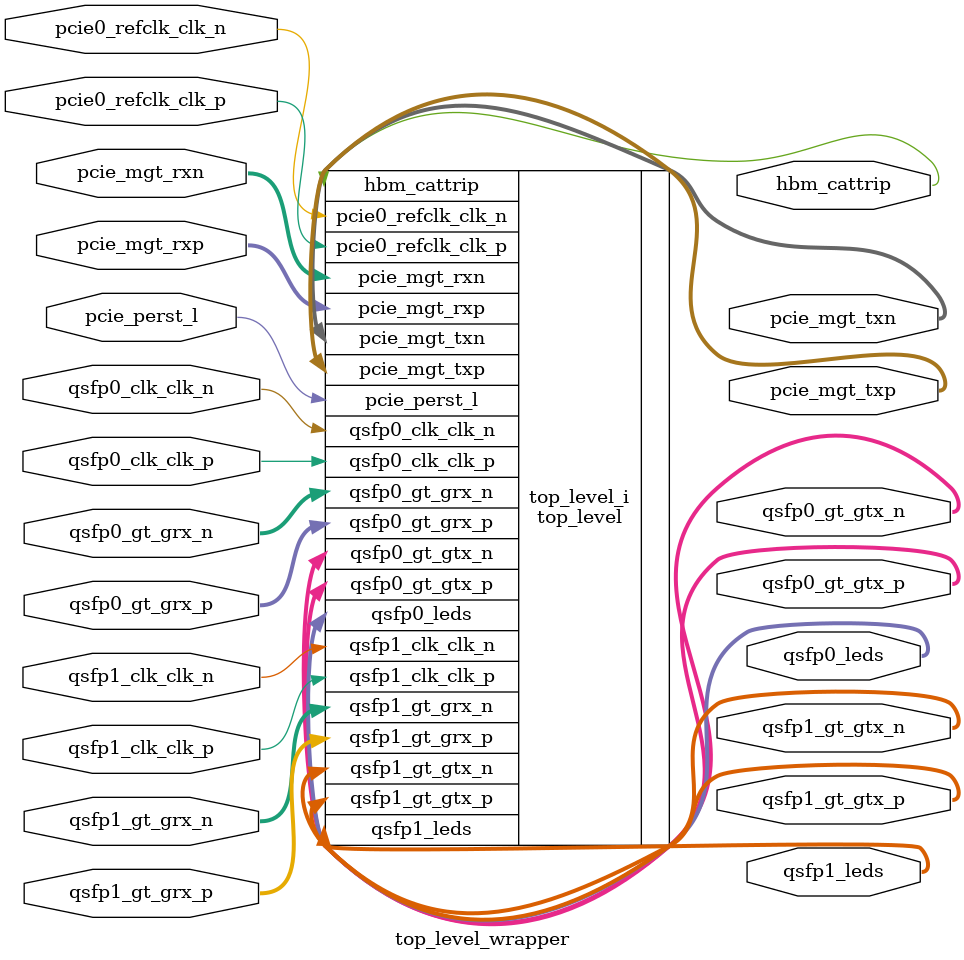
<source format=v>
`timescale 1 ps / 1 ps

module top_level_wrapper
   (hbm_cattrip,
    pcie0_refclk_clk_n,
    pcie0_refclk_clk_p,
    pcie_mgt_rxn,
    pcie_mgt_rxp,
    pcie_mgt_txn,
    pcie_mgt_txp,
    pcie_perst_l,
    qsfp0_clk_clk_n,
    qsfp0_clk_clk_p,
    qsfp0_gt_grx_n,
    qsfp0_gt_grx_p,
    qsfp0_gt_gtx_n,
    qsfp0_gt_gtx_p,
    qsfp0_leds,
    qsfp1_clk_clk_n,
    qsfp1_clk_clk_p,
    qsfp1_gt_grx_n,
    qsfp1_gt_grx_p,
    qsfp1_gt_gtx_n,
    qsfp1_gt_gtx_p,
    qsfp1_leds);
  output [0:0]hbm_cattrip;
  input [0:0]pcie0_refclk_clk_n;
  input [0:0]pcie0_refclk_clk_p;
  input [7:0]pcie_mgt_rxn;
  input [7:0]pcie_mgt_rxp;
  output [7:0]pcie_mgt_txn;
  output [7:0]pcie_mgt_txp;
  input pcie_perst_l;
  input qsfp0_clk_clk_n;
  input qsfp0_clk_clk_p;
  input [3:0]qsfp0_gt_grx_n;
  input [3:0]qsfp0_gt_grx_p;
  output [3:0]qsfp0_gt_gtx_n;
  output [3:0]qsfp0_gt_gtx_p;
  output [2:0]qsfp0_leds;
  input qsfp1_clk_clk_n;
  input qsfp1_clk_clk_p;
  input [3:0]qsfp1_gt_grx_n;
  input [3:0]qsfp1_gt_grx_p;
  output [3:0]qsfp1_gt_gtx_n;
  output [3:0]qsfp1_gt_gtx_p;
  output [2:0]qsfp1_leds;

  wire [0:0]hbm_cattrip;
  wire [0:0]pcie0_refclk_clk_n;
  wire [0:0]pcie0_refclk_clk_p;
  wire [7:0]pcie_mgt_rxn;
  wire [7:0]pcie_mgt_rxp;
  wire [7:0]pcie_mgt_txn;
  wire [7:0]pcie_mgt_txp;
  wire pcie_perst_l;
  wire qsfp0_clk_clk_n;
  wire qsfp0_clk_clk_p;
  wire [3:0]qsfp0_gt_grx_n;
  wire [3:0]qsfp0_gt_grx_p;
  wire [3:0]qsfp0_gt_gtx_n;
  wire [3:0]qsfp0_gt_gtx_p;
  wire [2:0]qsfp0_leds;
  wire qsfp1_clk_clk_n;
  wire qsfp1_clk_clk_p;
  wire [3:0]qsfp1_gt_grx_n;
  wire [3:0]qsfp1_gt_grx_p;
  wire [3:0]qsfp1_gt_gtx_n;
  wire [3:0]qsfp1_gt_gtx_p;
  wire [2:0]qsfp1_leds;

  top_level top_level_i
       (.hbm_cattrip(hbm_cattrip),
        .pcie0_refclk_clk_n(pcie0_refclk_clk_n),
        .pcie0_refclk_clk_p(pcie0_refclk_clk_p),
        .pcie_mgt_rxn(pcie_mgt_rxn),
        .pcie_mgt_rxp(pcie_mgt_rxp),
        .pcie_mgt_txn(pcie_mgt_txn),
        .pcie_mgt_txp(pcie_mgt_txp),
        .pcie_perst_l(pcie_perst_l),
        .qsfp0_clk_clk_n(qsfp0_clk_clk_n),
        .qsfp0_clk_clk_p(qsfp0_clk_clk_p),
        .qsfp0_gt_grx_n(qsfp0_gt_grx_n),
        .qsfp0_gt_grx_p(qsfp0_gt_grx_p),
        .qsfp0_gt_gtx_n(qsfp0_gt_gtx_n),
        .qsfp0_gt_gtx_p(qsfp0_gt_gtx_p),
        .qsfp0_leds(qsfp0_leds),
        .qsfp1_clk_clk_n(qsfp1_clk_clk_n),
        .qsfp1_clk_clk_p(qsfp1_clk_clk_p),
        .qsfp1_gt_grx_n(qsfp1_gt_grx_n),
        .qsfp1_gt_grx_p(qsfp1_gt_grx_p),
        .qsfp1_gt_gtx_n(qsfp1_gt_gtx_n),
        .qsfp1_gt_gtx_p(qsfp1_gt_gtx_p),
        .qsfp1_leds(qsfp1_leds));
endmodule

</source>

=-=-=

Only the lines from the one containing "wire [2:0]qsfp0_leds;" through the final line of the records above should be printed, exactly as they stand.

Exercise output:
  wire [2:0]qsfp0_leds;
  wire qsfp1_clk_clk_n;
  wire qsfp1_clk_clk_p;
  wire [3:0]qsfp1_gt_grx_n;
  wire [3:0]qsfp1_gt_grx_p;
  wire [3:0]qsfp1_gt_gtx_n;
  wire [3:0]qsfp1_gt_gtx_p;
  wire [2:0]qsfp1_leds;

  top_level top_level_i
       (.hbm_cattrip(hbm_cattrip),
        .pcie0_refclk_clk_n(pcie0_refclk_clk_n),
        .pcie0_refclk_clk_p(pcie0_refclk_clk_p),
        .pcie_mgt_rxn(pcie_mgt_rxn),
        .pcie_mgt_rxp(pcie_mgt_rxp),
        .pcie_mgt_txn(pcie_mgt_txn),
        .pcie_mgt_txp(pcie_mgt_txp),
        .pcie_perst_l(pcie_perst_l),
        .qsfp0_clk_clk_n(qsfp0_clk_clk_n),
        .qsfp0_clk_clk_p(qsfp0_clk_clk_p),
        .qsfp0_gt_grx_n(qsfp0_gt_grx_n),
        .qsfp0_gt_grx_p(qsfp0_gt_grx_p),
        .qsfp0_gt_gtx_n(qsfp0_gt_gtx_n),
        .qsfp0_gt_gtx_p(qsfp0_gt_gtx_p),
        .qsfp0_leds(qsfp0_leds),
        .qsfp1_clk_clk_n(qsfp1_clk_clk_n),
        .qsfp1_clk_clk_p(qsfp1_clk_clk_p),
        .qsfp1_gt_grx_n(qsfp1_gt_grx_n),
        .qsfp1_gt_grx_p(qsfp1_gt_grx_p),
        .qsfp1_gt_gtx_n(qsfp1_gt_gtx_n),
        .qsfp1_gt_gtx_p(qsfp1_gt_gtx_p),
        .qsfp1_leds(qsfp1_leds));
endmodule

</source>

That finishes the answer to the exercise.